→ Problem statement:
From the first line to the last, reproduce the records exactly as they appear below.
··· Input records
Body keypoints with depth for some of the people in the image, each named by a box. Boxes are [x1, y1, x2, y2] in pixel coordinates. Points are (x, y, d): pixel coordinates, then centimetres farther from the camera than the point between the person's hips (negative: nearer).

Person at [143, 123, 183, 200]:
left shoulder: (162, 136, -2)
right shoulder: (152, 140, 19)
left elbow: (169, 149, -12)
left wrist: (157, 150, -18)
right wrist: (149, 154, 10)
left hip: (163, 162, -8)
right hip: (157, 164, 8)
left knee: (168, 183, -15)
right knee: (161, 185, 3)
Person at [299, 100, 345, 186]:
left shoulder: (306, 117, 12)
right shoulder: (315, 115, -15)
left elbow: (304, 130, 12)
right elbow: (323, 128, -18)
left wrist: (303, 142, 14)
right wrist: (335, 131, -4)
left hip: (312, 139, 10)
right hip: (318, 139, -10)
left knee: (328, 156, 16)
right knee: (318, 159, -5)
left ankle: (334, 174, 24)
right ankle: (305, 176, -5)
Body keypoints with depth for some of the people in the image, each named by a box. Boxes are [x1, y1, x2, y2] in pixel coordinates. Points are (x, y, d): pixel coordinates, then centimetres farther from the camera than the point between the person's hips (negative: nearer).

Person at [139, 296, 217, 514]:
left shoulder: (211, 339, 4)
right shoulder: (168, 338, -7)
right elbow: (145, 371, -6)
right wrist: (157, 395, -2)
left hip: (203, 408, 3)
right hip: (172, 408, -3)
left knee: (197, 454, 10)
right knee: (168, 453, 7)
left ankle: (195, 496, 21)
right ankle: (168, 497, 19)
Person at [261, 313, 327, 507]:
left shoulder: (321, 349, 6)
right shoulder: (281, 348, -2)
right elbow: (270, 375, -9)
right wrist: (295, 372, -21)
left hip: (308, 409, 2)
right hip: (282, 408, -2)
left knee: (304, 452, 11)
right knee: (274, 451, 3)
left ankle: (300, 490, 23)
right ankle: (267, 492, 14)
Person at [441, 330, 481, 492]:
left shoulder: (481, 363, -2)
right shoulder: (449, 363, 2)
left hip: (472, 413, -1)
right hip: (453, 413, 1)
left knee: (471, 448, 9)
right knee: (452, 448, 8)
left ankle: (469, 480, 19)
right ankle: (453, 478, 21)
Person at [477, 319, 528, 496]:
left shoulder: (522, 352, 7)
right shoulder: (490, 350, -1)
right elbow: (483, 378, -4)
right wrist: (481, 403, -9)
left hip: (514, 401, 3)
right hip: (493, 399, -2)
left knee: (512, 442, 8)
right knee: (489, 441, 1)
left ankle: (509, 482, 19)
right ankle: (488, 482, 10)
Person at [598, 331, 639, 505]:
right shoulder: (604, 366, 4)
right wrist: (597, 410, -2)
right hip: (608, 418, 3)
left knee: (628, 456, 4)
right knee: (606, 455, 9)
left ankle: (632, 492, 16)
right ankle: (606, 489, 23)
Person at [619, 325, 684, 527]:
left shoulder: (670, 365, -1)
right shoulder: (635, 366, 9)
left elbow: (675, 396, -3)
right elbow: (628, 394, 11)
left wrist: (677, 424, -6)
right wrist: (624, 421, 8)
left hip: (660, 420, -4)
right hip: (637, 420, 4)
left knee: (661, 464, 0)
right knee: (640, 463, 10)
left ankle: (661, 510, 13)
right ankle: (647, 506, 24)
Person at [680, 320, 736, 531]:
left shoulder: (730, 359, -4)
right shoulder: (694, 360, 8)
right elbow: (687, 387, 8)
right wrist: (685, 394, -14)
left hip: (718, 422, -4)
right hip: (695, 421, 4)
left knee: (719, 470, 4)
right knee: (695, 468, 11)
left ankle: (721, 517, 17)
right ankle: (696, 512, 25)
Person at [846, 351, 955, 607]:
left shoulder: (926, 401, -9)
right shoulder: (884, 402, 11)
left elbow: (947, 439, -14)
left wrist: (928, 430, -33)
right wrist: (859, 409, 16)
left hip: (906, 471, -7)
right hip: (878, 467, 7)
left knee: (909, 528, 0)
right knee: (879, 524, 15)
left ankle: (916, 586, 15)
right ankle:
······
→ Response to the exercise:
Body keypoints with depth for some of the people in the image, each named by a box. Boxes are [x1, y1, x2, y2] in pixel coordinates. Points are (x, y, d): pixel coordinates, then centimetres farther from the camera than the point between the person's hips (negative: nearer).

Person at [143, 123, 183, 200]:
left shoulder: (162, 136, -2)
right shoulder: (152, 140, 19)
left elbow: (169, 149, -12)
left wrist: (157, 150, -18)
right wrist: (149, 154, 10)
left hip: (163, 162, -8)
right hip: (157, 164, 8)
left knee: (168, 183, -15)
right knee: (161, 185, 3)
Person at [299, 100, 345, 186]:
left shoulder: (306, 117, 12)
right shoulder: (315, 115, -15)
left elbow: (304, 130, 12)
right elbow: (323, 128, -18)
left wrist: (303, 142, 14)
right wrist: (335, 131, -4)
left hip: (312, 139, 10)
right hip: (318, 139, -10)
left knee: (328, 156, 16)
right knee: (318, 159, -5)
left ankle: (334, 174, 24)
right ankle: (305, 176, -5)
Body keypoints with depth for some of the people in the image, each named by a box. Boxes are [x1, y1, x2, y2] in pixel coordinates. Points are (x, y, d): pixel coordinates, then centimetres farther from the camera than the point between the person's hips (negative: nearer).

Person at [139, 296, 217, 514]:
left shoulder: (211, 339, 4)
right shoulder: (168, 338, -7)
right elbow: (145, 371, -6)
right wrist: (157, 395, -2)
left hip: (203, 408, 3)
right hip: (172, 408, -3)
left knee: (197, 454, 10)
right knee: (168, 453, 7)
left ankle: (195, 496, 21)
right ankle: (168, 497, 19)
Person at [261, 313, 327, 507]:
left shoulder: (321, 349, 6)
right shoulder: (281, 348, -2)
right elbow: (270, 375, -9)
right wrist: (295, 372, -21)
left hip: (308, 409, 2)
right hip: (282, 408, -2)
left knee: (304, 452, 11)
right knee: (274, 451, 3)
left ankle: (300, 490, 23)
right ankle: (267, 492, 14)
Person at [441, 330, 481, 492]:
left shoulder: (481, 363, -2)
right shoulder: (449, 363, 2)
left hip: (472, 413, -1)
right hip: (453, 413, 1)
left knee: (471, 448, 9)
right knee: (452, 448, 8)
left ankle: (469, 480, 19)
right ankle: (453, 478, 21)
Person at [477, 319, 528, 496]:
left shoulder: (522, 352, 7)
right shoulder: (490, 350, -1)
right elbow: (483, 378, -4)
right wrist: (481, 403, -9)
left hip: (514, 401, 3)
right hip: (493, 399, -2)
left knee: (512, 442, 8)
right knee: (489, 441, 1)
left ankle: (509, 482, 19)
right ankle: (488, 482, 10)
Person at [598, 331, 639, 505]:
right shoulder: (604, 366, 4)
right wrist: (597, 410, -2)
right hip: (608, 418, 3)
left knee: (628, 456, 4)
right knee: (606, 455, 9)
left ankle: (632, 492, 16)
right ankle: (606, 489, 23)
Person at [619, 325, 684, 527]:
left shoulder: (670, 365, -1)
right shoulder: (635, 366, 9)
left elbow: (675, 396, -3)
right elbow: (628, 394, 11)
left wrist: (677, 424, -6)
right wrist: (624, 421, 8)
left hip: (660, 420, -4)
right hip: (637, 420, 4)
left knee: (661, 464, 0)
right knee: (640, 463, 10)
left ankle: (661, 510, 13)
right ankle: (647, 506, 24)
Person at [680, 320, 736, 531]:
left shoulder: (730, 359, -4)
right shoulder: (694, 360, 8)
right elbow: (687, 387, 8)
right wrist: (685, 394, -14)
left hip: (718, 422, -4)
right hip: (695, 421, 4)
left knee: (719, 470, 4)
right knee: (695, 468, 11)
left ankle: (721, 517, 17)
right ankle: (696, 512, 25)
Person at [846, 351, 955, 607]:
left shoulder: (926, 401, -9)
right shoulder: (884, 402, 11)
left elbow: (947, 439, -14)
left wrist: (928, 430, -33)
right wrist: (859, 409, 16)
left hip: (906, 471, -7)
right hip: (878, 467, 7)
left knee: (909, 528, 0)
right knee: (879, 524, 15)
left ankle: (916, 586, 15)
right ankle:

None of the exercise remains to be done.